Dataset records
▬▬▬▬▬▬

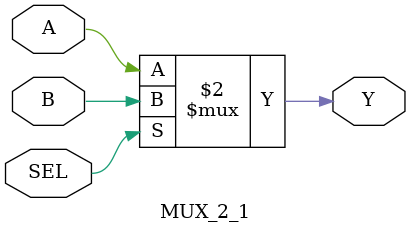
<source format=v>
module MUX_2_1
(A, B, SEL, Y);

    input wire A, B, SEL;
    output reg Y;

    always @(*)
    begin
        Y = SEL ? B : A;
    end

endmodule
</source>
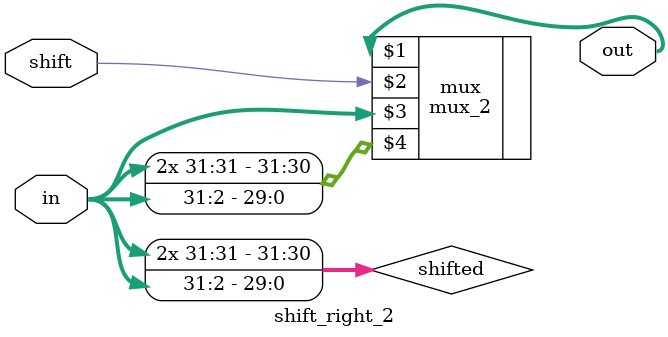
<source format=v>
module shift_right_2(
    output [31:0] out,
    input shift,
    input [31:0] in);

    wire [31:0] shifted;

    assign shifted[29:0] = in[31:2];

    genvar i;
    for(i = 30; i < 32; i = i + 1) begin
        assign shifted[i] = in[31];
    end

    mux_2 mux(out, shift, in, shifted);
endmodule

</source>
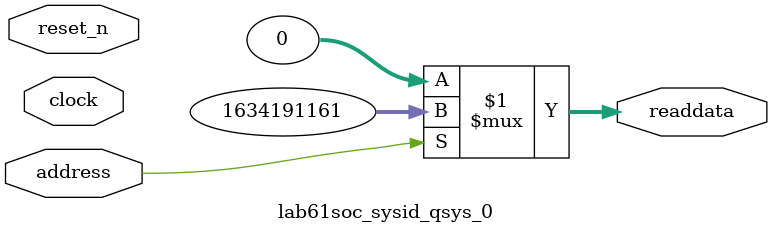
<source format=v>



// synthesis translate_off
`timescale 1ns / 1ps
// synthesis translate_on

// turn off superfluous verilog processor warnings 
// altera message_level Level1 
// altera message_off 10034 10035 10036 10037 10230 10240 10030 

module lab61soc_sysid_qsys_0 (
               // inputs:
                address,
                clock,
                reset_n,

               // outputs:
                readdata
             )
;

  output  [ 31: 0] readdata;
  input            address;
  input            clock;
  input            reset_n;

  wire    [ 31: 0] readdata;
  //control_slave, which is an e_avalon_slave
  assign readdata = address ? 1634191161 : 0;

endmodule



</source>
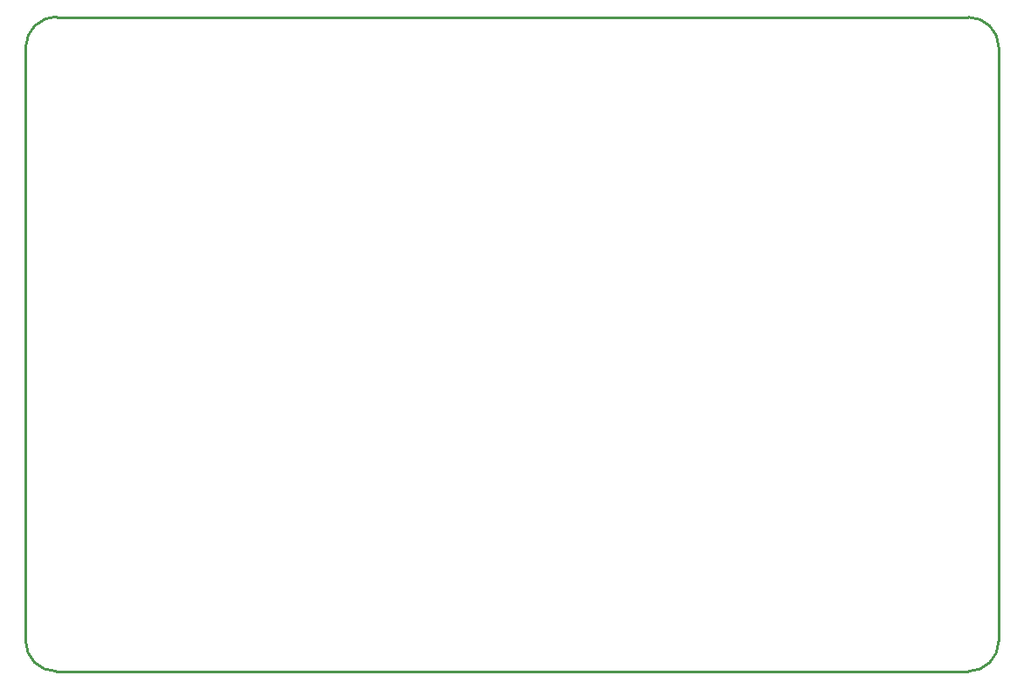
<source format=gko>
G04 Layer: BoardOutlineLayer*
G04 EasyEDA v6.5.44, 2024-09-11 13:33:57*
G04 d97fa038366940f8a7afa66022820b17,998d2601f2934e99b29d4200b4e4a5d6,10*
G04 Gerber Generator version 0.2*
G04 Scale: 100 percent, Rotated: No, Reflected: No *
G04 Dimensions in inches *
G04 leading zeros omitted , absolute positions ,3 integer and 6 decimal *
%FSLAX36Y36*%
%MOIN*%

%ADD10C,0.0100*%
D10*
X0Y115000D02*
G01*
X-109Y2385000D01*
X120000Y2500000D02*
G01*
X3600000Y2500000D01*
X3600000Y0D02*
G01*
X115000Y0D01*
X3715000Y2385000D02*
G01*
X3715000Y115000D01*
G75*
G01*
X120000Y2500000D02*
G03*
X-109Y2385000I-5000J-115000D01*
G75*
G01*
X0Y115000D02*
G03*
X115000Y0I115000J0D01*
G75*
G01*
X3715000Y2385000D02*
G03*
X3600000Y2500000I-115000J0D01*
G75*
G01*
X3600000Y0D02*
G03*
X3715000Y115000I0J115000D01*

%LPD*%
M02*

</source>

▬▬▬▬▬▬

PROBLEM TO WORK ON:
Set out, exactly as given, the line that contains "mux_2 mux(out, shift, in, shifted);" along with each line after it through the end of the records above; omit the pictures.

OUTPUT OF THE EXERCISE:
    mux_2 mux(out, shift, in, shifted);
endmodule

</source>
<source format=v>



// synthesis translate_off
`timescale 1ns / 1ps
// synthesis translate_on

// turn off superfluous verilog processor warnings 
// altera message_level Level1 
// altera message_off 10034 10035 10036 10037 10230 10240 10030 

module lab61soc_sysid_qsys_0 (
               // inputs:
                address,
                clock,
                reset_n,

               // outputs:
                readdata
             )
;

  output  [ 31: 0] readdata;
  input            address;
  input            clock;
  input            reset_n;

  wire    [ 31: 0] readdata;
  //control_slave, which is an e_avalon_slave
  assign readdata = address ? 1634191161 : 0;

endmodule



</source>
<source format=gko>
G04 Layer: BoardOutlineLayer*
G04 EasyEDA v6.5.44, 2024-09-11 13:33:57*
G04 d97fa038366940f8a7afa66022820b17,998d2601f2934e99b29d4200b4e4a5d6,10*
G04 Gerber Generator version 0.2*
G04 Scale: 100 percent, Rotated: No, Reflected: No *
G04 Dimensions in inches *
G04 leading zeros omitted , absolute positions ,3 integer and 6 decimal *
%FSLAX36Y36*%
%MOIN*%

%ADD10C,0.0100*%
D10*
X0Y115000D02*
G01*
X-109Y2385000D01*
X120000Y2500000D02*
G01*
X3600000Y2500000D01*
X3600000Y0D02*
G01*
X115000Y0D01*
X3715000Y2385000D02*
G01*
X3715000Y115000D01*
G75*
G01*
X120000Y2500000D02*
G03*
X-109Y2385000I-5000J-115000D01*
G75*
G01*
X0Y115000D02*
G03*
X115000Y0I115000J0D01*
G75*
G01*
X3715000Y2385000D02*
G03*
X3600000Y2500000I-115000J0D01*
G75*
G01*
X3600000Y0D02*
G03*
X3715000Y115000I0J115000D01*

%LPD*%
M02*

</source>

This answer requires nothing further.